ORLANDO, Fla. _ A terrorism expert will be able to testify at Noor Salman's trial in March, a federal judge ruled on Friday.

Salman, the widow of Pulse shooter Omar Mateen, faces charges of lying to investigators and aiding and abetting in providing material support to a foreign terror organization.

Salman's defense attorneys had questioned the relevance of prosecutors calling on William Braniff, executive director of the National Consortium for the Study of Terrorism and Responses to Terrorism at the University of Maryland. Braniff has no direct connection to the case but has studied terror groups and the so-called Islamic State group in its various forms for about a decade.

Assistant U.S. Attorney Sara Sweeney argued that Braniff could tell jurors more about the people and groups Mateen mentioned in his calls with police the morning of the June 12, 2016, attack, in which 49 people died and at least 68 more were injured.

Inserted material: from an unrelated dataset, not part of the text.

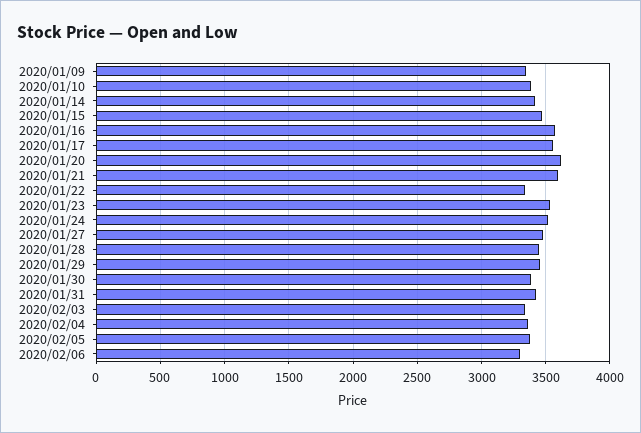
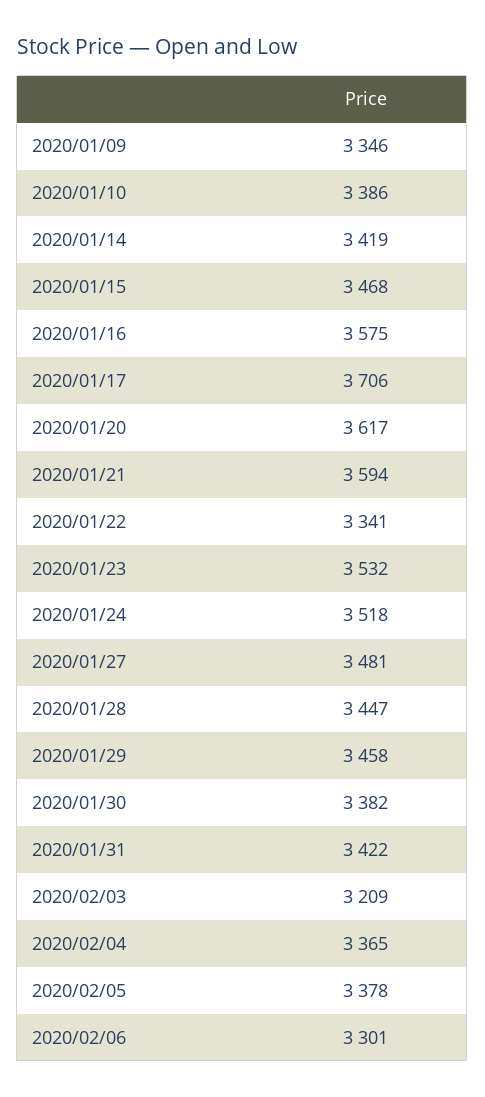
2020/01/17: 3550 -> 3706
2020/02/03: 3350 -> 3209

Mateen talked about the Islamic State leader, Abu Bakr al-Baghdadi; Tamerlan Tsarnaev, who along with his brother killed three people near the finish line of the Boston Marathon in 2013, then shot and killed a police officer three days later; and Moner Mohammad Abusalha, who grew up in Fort Pierce and left Florida to join an al-Qaida affiliate in Syria, killing Syrian soldiers in a suicide bombing.

Braniff took the stand for an hour Friday morning to testify as he would during the trial, which is scheduled to begin March 1.

Salman's attorney, Charles Swift, said at the end of his testimony that he had no objection to Braniff telling jurors more about other attacks as long as the information was relevant.

He has objected to allowing Mateen's conversations with an Orlando Police Department negotiator into the trial, though Judge Paul Byron has not yet ruled on whether jurors will be allowed to hear the calls.